In 1910, a chapel was built as the Braddock Heights Episcopal Mission. During the 1911 Christmas holidays, the two seminarians serving at the mission decided to name the church "Emmanuel" after the Virginia Theological Seminary Chapel. In 1922, Emmanuel Episcopal Church acquired independent status with the Rev. Samuel A. Wallis.

In 1944, the then Rector of Emmanuel, the Rev. Edward Tate, founded the Episcopal School, St. Stephen’s School for Boys. Tate resigned from Emmanuel in 1945 to become headmaster. Throughout its history, Emmanuel has maintained a close relationship with both the Virginia Theological Seminary, as well as St. Stephen's (now known as St. Stephen’s & St. Agnes).

In 1968, Emmanuel established the Emmanuel Episcopal Preschool. Emmanuel's Preschool is located within Emmanuel and serves children aged two through five years old.

In 2002, under the leadership of the Rev. Daniel W. Eckman, Jr., Emmanuel underwent an extensive $2 million building renovation of the entire complex including the sacristy, the memorial room, the parish hall and Emmanuel Preschool.

== Current practice ==
Today, the parish proclaims itself to be committed to worship and preaching, ministry to children, and outreach to the community and the world.
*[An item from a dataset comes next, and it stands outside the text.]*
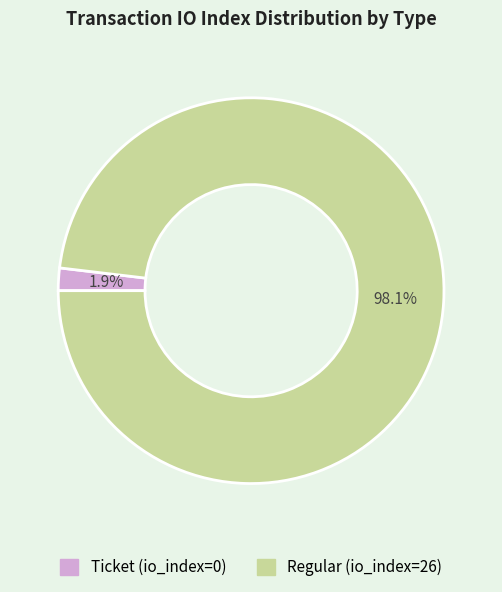

Which has a higher value, Regular (io_index=26) or Ticket (io_index=0)?

Regular (io_index=26)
Emmanuel Church has an active service ministry with many local outreach activities focused on feeding, education, housing, and welcoming refugee families.  The church also maintains a strong connection to its partner parish, Sainte Croix in the Episcopal Diocese of Haiti located in Léogâne, Haiti.

== Worship ==
Worship services are at 8:00 a.m. and 10:30 a.m. Sundays. Emmanuel Church uses Rite II from the Book of Common Prayer for worship services.

== Architecture ==
The current church building was constructed in 1910 in Gothic Revival style. The most significant element inside the sanctuary is the cross-beam, or scissor truss, timber ceiling.